A missa ocupa um lugar central. Nela, a oração e o sacrifício alcançam a sua concretização máxima,

pois a acção de Deus se une à acção do homem, por meio de Cristo. À volta da Eucaristia, o

«mistério sacramental do sacrifício» (p. 98), gravita o Ofício Divino (Liturgia das Horas), a oração

da Igreja. Apesar de exigir uma participação pessoal, viva e activa, não se trata de uma oração

individual, pois é a Igreja, os membros do Corpo místico congregados, que ora à luz do mistério de

Cristo. Assim, a Igreja, juntamente com Cristo, é o conteúdo de toda a liturgia, mas também o

sujeito, na medida em que é ela que ora.
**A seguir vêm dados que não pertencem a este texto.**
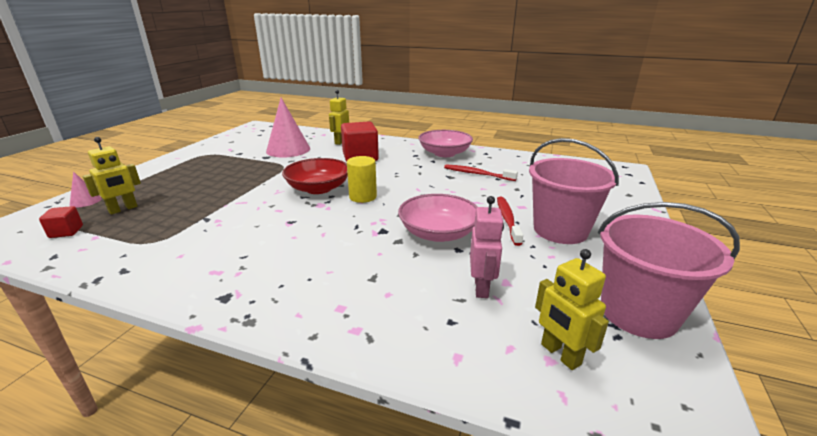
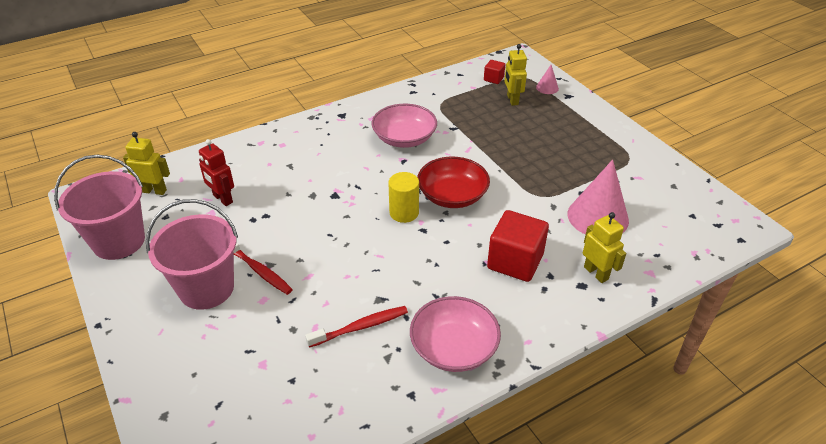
camera: 130 degrees right, 15 degrees up
pink bowl [398,194,478,242] -> pink bowl moved to [372,104,437,148]
pink robot [470,196,504,298] -> red robot [199,139,234,206]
Por isso, o Ofício Litúrgico deve «ser realizado

publicamente; sua execução deve naturalmente ser oral, com um tom elevado e solene» (p. 103). Tais

critérios deverão estar presentes em todos os seus elementos, como a música, o canto ou a língua.
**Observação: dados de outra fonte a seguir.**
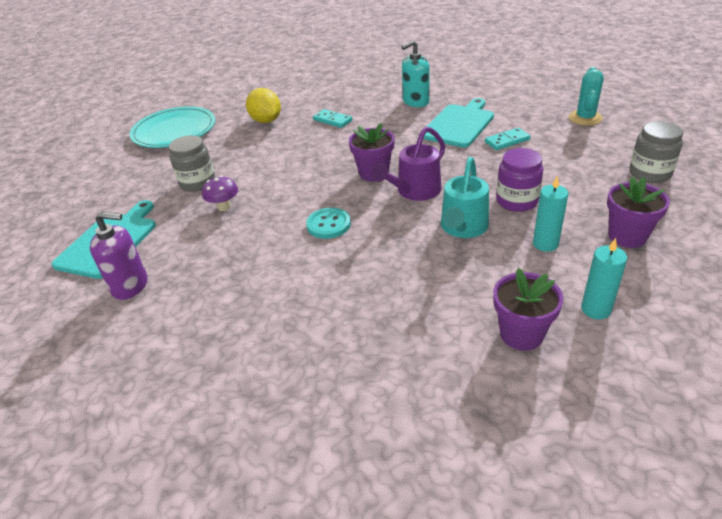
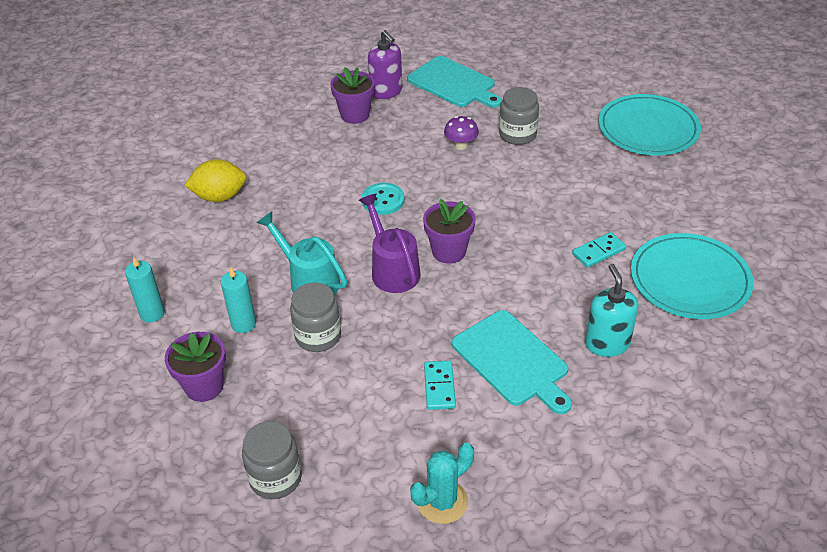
camera: 110 degrees right, 5 degrees up
purple soap dispenser [90,212,147,300] -> purple soap dispenser turned 60 degrees counterclockwise [368,30,402,99]
yellow lemon [246,88,281,123] -> yellow lemon moved to [184,159,247,202]
purple flower pot [493,268,563,351] -> purple flower pot moved to [330,67,375,124]
purple jar [496,148,543,212] -> grey jar [290,283,341,352]
turquoise cactus [569,67,604,126] -> turquoise cactus turned 75 degrees counterclockwise [410,443,474,524]
none -> turquoise plate [631,233,754,319]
Esta obra, considerada a obra de referência de Odo Casel, foi muito contestada no seu tempo

e obrigou o autor a clarificar as suas considerações até à sua morte, sobretudo no que se refere à

relação entre mistérios pagãos e mistérios cristãos. Não obstante tal debate, ela representa um marco

importante do Movimento Litúrgico que se difundia então. Neste sentido, a obra reflecte claramente

o desejo de purificar a liturgia, recuperando o seu papel nuclear na vida da Igreja e no ser cristão, a

partir das suas raízes mais profundas: Sagrada Escritura, Padres da Igreja e cultura greco-romana.
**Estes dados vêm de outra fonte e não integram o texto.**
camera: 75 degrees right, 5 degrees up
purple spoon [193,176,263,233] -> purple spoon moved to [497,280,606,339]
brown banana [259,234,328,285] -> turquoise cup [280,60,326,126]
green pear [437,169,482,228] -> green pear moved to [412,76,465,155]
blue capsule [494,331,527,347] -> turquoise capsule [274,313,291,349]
A par disso, é bem notória a percepção que o próprio autor tem sobre o tempo em que vive:

um tempo de revalorização de Deus, em oposição ao antropocentrismo individualista (cf. pp. 17, 52,

69-70). Nesta revalorização do divino, o mistério assume-se como categoria fundamental, pela qual

se compreende a presença de Deus na história: primeiro, como revelação histórica do próprio Deus

na encarnação do Logos em Jesus Cristo, sua morte e ressurreição, depois, como presença constante

na história, através dos sacramentos instituídos por Cristo e confiados à Igreja. Na mesma linha, três

décadas depois, o Concílio Vaticano II haveria de falar do mistério pascal (Paixão, Ressurreição e

Ascensão) como mistério central da obra de redenção de Cristo.

Por fim, destacamos um aspecto que nos chamou a atenção: o carácter dialético da liturgia, na

medida em que ela própria revela um diálogo constante: entre Deus e homem, Cristo e Igreja,

Sacerdote e Fiéis, religião e cultura. No nosso humilde parecer, poderá ser uma categoria muito feliz

na compreensão actual da liturgia e na sua própria vivência, sobretudo no que toca a questões como a

inculturação religiosa que implica sempre uma inculturação litúrgica.